In the previous attempt, a polynomial based neural network was setup and we had some inconsistent results coming back.
My assumption at that point was that the correct solutions weren't being found, and maybe the work of the solver needed simplified.
Reducing scope the solver needs to deal with
To simplify, I wanted to explore the possibility of running the polynomial solvers on only a specific layer at a time. This entails a few of the following changes. I choose the hidden layer as the part to train.
- Save a random value for all variables not part of the layer that's training.
- Substitute the random values in their places in loss, output, etc functions.
- Run solve for only the variables part of the layer being trained.
After making these changes, results return very quickly, however using reversing the order of variables passed to the
solve call is still resulting in no solutions being returned.
The results though still had a fairly high loss, and didn't seem to be producing good output.
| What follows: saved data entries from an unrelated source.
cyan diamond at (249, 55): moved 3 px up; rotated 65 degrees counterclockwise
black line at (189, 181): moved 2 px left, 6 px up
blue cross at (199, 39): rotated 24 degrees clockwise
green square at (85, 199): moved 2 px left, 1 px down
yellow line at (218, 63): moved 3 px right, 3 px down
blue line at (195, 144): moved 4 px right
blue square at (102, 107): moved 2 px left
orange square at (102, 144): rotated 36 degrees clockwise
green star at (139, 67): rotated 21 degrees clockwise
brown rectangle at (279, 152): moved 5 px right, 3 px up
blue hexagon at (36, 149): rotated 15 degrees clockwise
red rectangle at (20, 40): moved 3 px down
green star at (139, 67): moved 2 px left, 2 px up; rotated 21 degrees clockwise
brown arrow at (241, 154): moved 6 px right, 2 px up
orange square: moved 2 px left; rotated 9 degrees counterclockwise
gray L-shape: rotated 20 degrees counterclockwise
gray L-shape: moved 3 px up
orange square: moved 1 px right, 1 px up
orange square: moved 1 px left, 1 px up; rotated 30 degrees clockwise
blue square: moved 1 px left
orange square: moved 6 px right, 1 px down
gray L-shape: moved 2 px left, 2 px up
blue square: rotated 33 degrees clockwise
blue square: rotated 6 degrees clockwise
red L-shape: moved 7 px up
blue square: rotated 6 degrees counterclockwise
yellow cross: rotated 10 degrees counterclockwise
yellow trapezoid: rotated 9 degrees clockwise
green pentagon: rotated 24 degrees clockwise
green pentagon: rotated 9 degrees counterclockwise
I thought this probably meant the architecture wasn't complex enough to represent the problem (despite some quick google suggesting it was). The following is the architecture that was used at that point (no bias, no activations used).
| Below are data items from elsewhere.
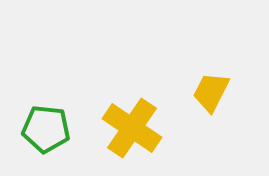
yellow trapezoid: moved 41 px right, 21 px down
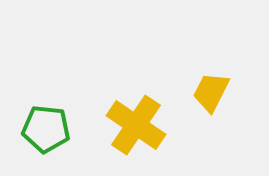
yellow cross: moved 4 px right, 3 px up
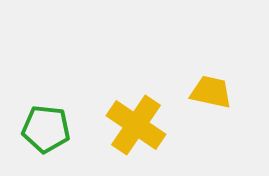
yellow trapezoid: rotated 75 degrees clockwise
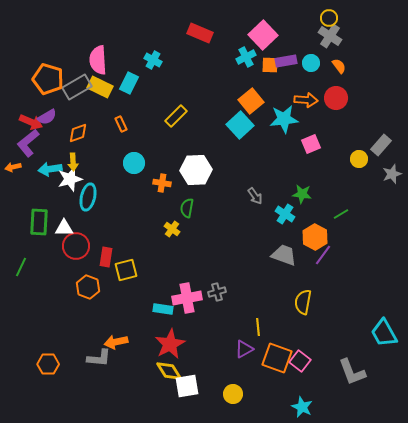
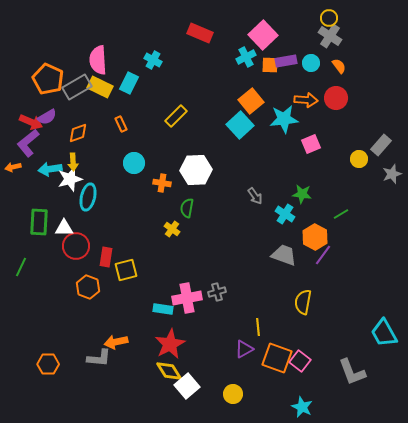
orange pentagon at (48, 79): rotated 8 degrees clockwise
white square at (187, 386): rotated 30 degrees counterclockwise
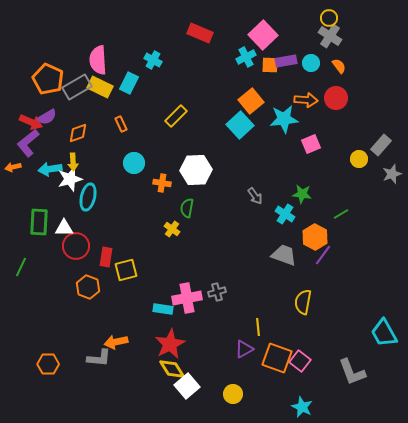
yellow diamond at (169, 371): moved 3 px right, 2 px up
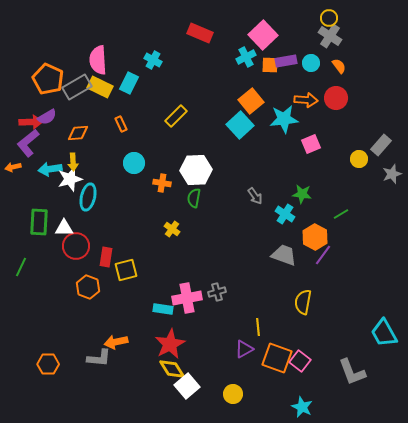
red arrow at (31, 122): rotated 25 degrees counterclockwise
orange diamond at (78, 133): rotated 15 degrees clockwise
green semicircle at (187, 208): moved 7 px right, 10 px up
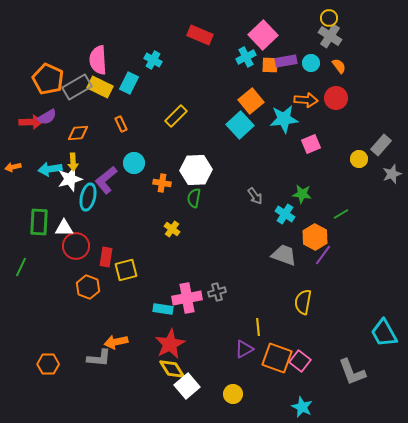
red rectangle at (200, 33): moved 2 px down
purple L-shape at (28, 143): moved 78 px right, 37 px down
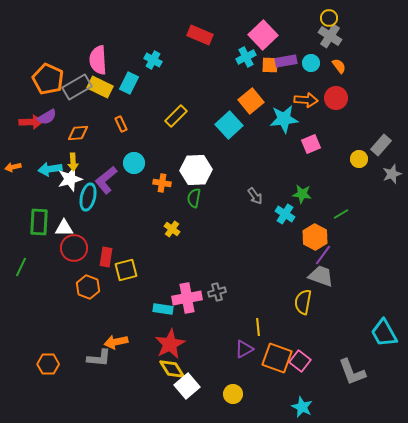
cyan square at (240, 125): moved 11 px left
red circle at (76, 246): moved 2 px left, 2 px down
gray trapezoid at (284, 255): moved 37 px right, 21 px down
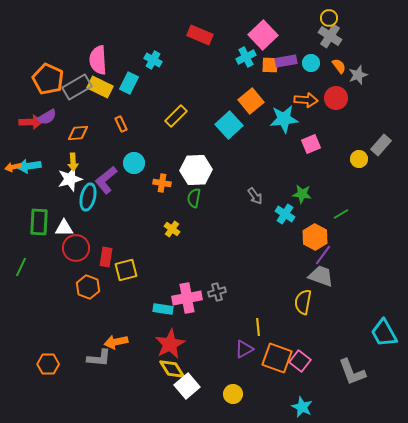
cyan arrow at (50, 169): moved 21 px left, 3 px up
gray star at (392, 174): moved 34 px left, 99 px up
red circle at (74, 248): moved 2 px right
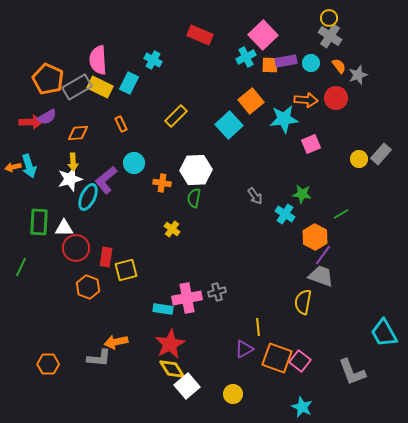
gray rectangle at (381, 145): moved 9 px down
cyan arrow at (29, 166): rotated 100 degrees counterclockwise
cyan ellipse at (88, 197): rotated 12 degrees clockwise
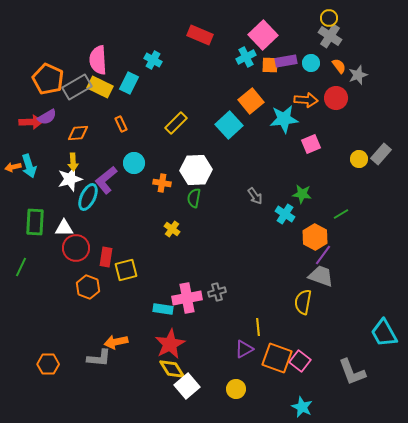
yellow rectangle at (176, 116): moved 7 px down
green rectangle at (39, 222): moved 4 px left
yellow circle at (233, 394): moved 3 px right, 5 px up
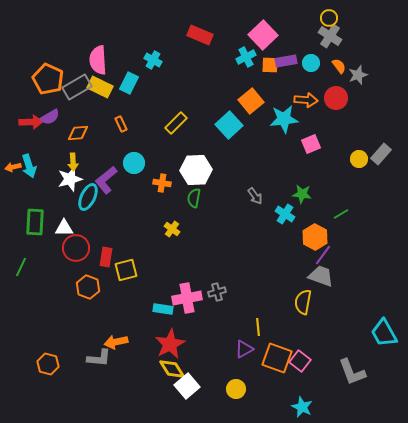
purple semicircle at (47, 117): moved 3 px right
orange hexagon at (48, 364): rotated 15 degrees clockwise
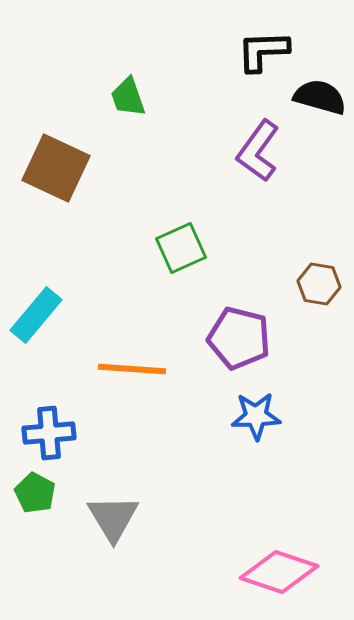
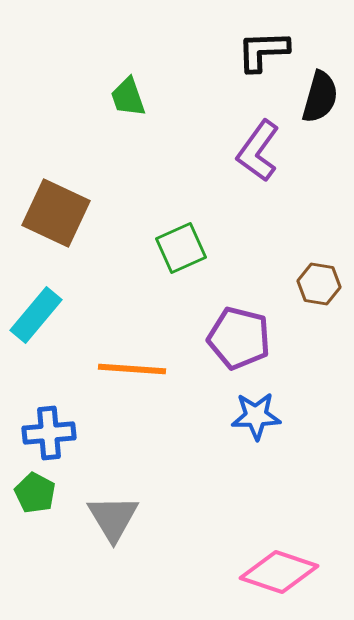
black semicircle: rotated 90 degrees clockwise
brown square: moved 45 px down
With the above results suggesting architecture may not be complex enough, I thought probably what was missing was some form of non-linearity. This is typically an activation function.
It's possible to represent sigmoid as an activation function but it would likely get a bit complex as it would require many terms to have a good approximation. Relu isn't easy represented by polynomials accurately.
I decided to try multiplying the nodes from each layer by each other to be a 3rd node coming from each layer.
Multiplying nodes for non-linearity
Multiplying nodes together was causing the solver to take significantly longer to find solutions. I suspect 2 reasons: increased number of weights per node, higher degree polynomials making solving harder.
As a result I reduced the weight we're solving for down to a single weight per polynomial solve, with surprising results.
The following is what that architecture looks like.
Results return quite quickly, and actually fully solve it (generally less than 1e-10 error). This is surprising to me since we're only actually training one node, and the rest of the network is fully random.
Potential next steps
- Try on a larger problem (especially with a larger dataset), maybe mnist.
- Make variable training more dynamic to allow looping through all variables in the network.